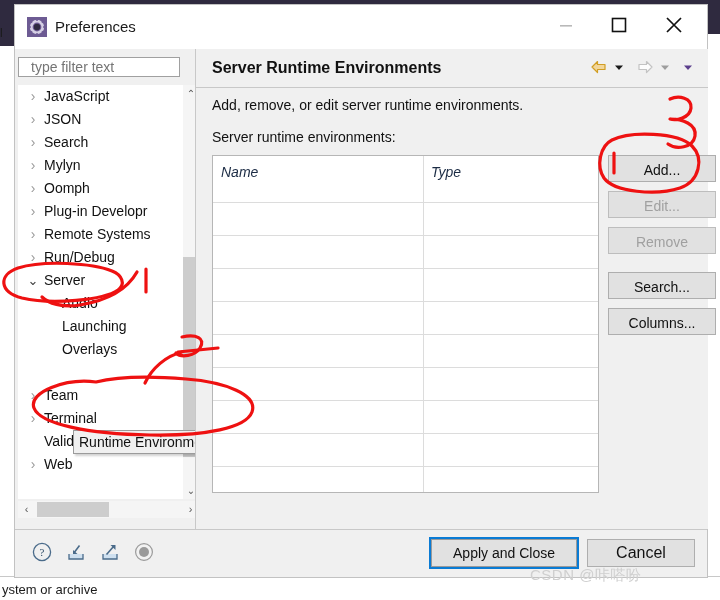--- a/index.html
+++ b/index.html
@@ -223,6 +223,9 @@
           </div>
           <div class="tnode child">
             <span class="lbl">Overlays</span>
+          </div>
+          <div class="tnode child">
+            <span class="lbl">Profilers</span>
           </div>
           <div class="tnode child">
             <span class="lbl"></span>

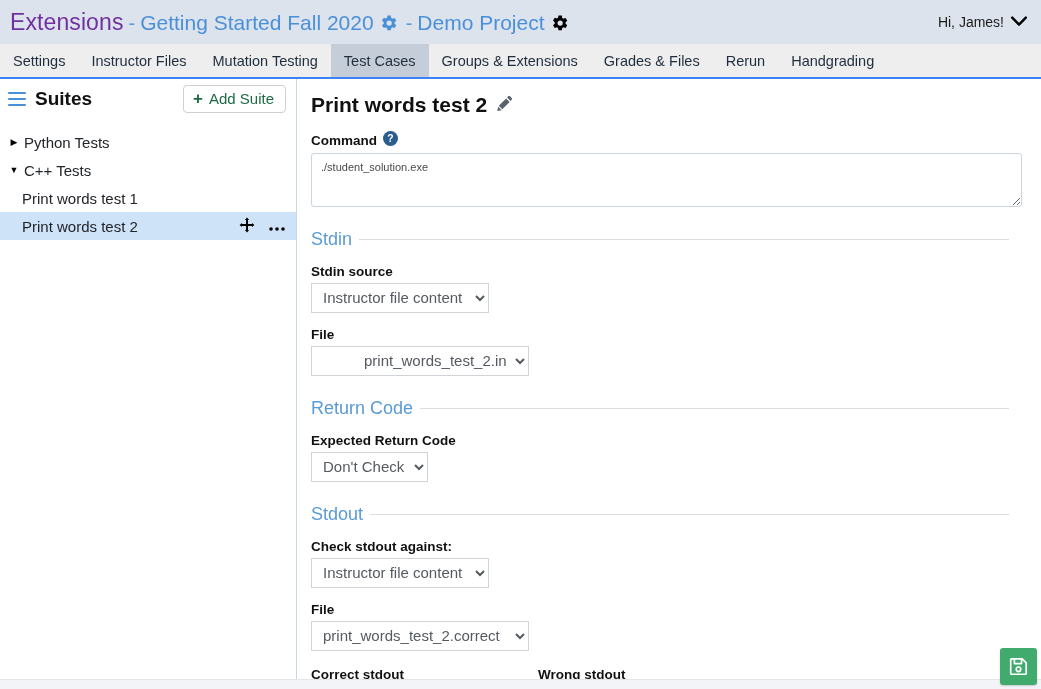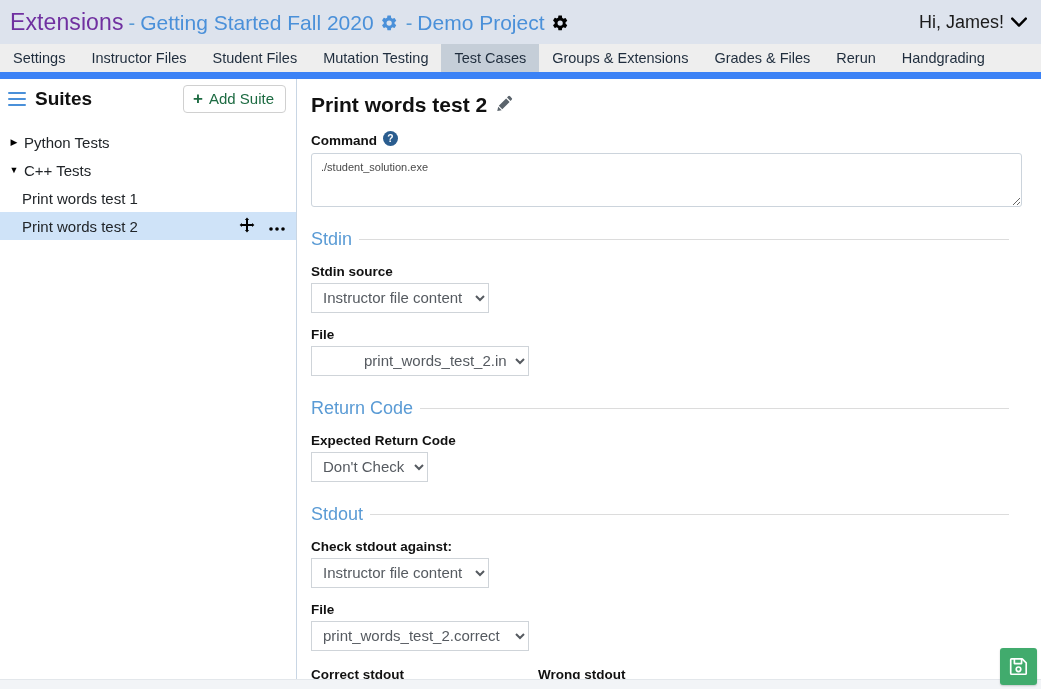--- a/index.html
+++ b/index.html
@@ -42,7 +42,7 @@
   }
   .gear svg { display: block; }
   .user-menu {
-    font-size: 18px;
+    font-size: 14px;
     color: #1b1b1b;
     display: flex;
     align-items: center;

**Your objective**. The listing above is to be retyped word for word, with the pictures omitted.

**Answer box**.
--- a/index.html
+++ b/index.html
@@ -223,6 +223,9 @@
           </div>
           <div class="tnode child">
             <span class="lbl">Overlays</span>
+          </div>
+          <div class="tnode child">
+            <span class="lbl">Profilers</span>
           </div>
           <div class="tnode child">
             <span class="lbl"></span>

--- a/index.html
+++ b/index.html
@@ -42,7 +42,7 @@
   }
   .gear svg { display: block; }
   .user-menu {
-    font-size: 18px;
+    font-size: 14px;
     color: #1b1b1b;
     display: flex;
     align-items: center;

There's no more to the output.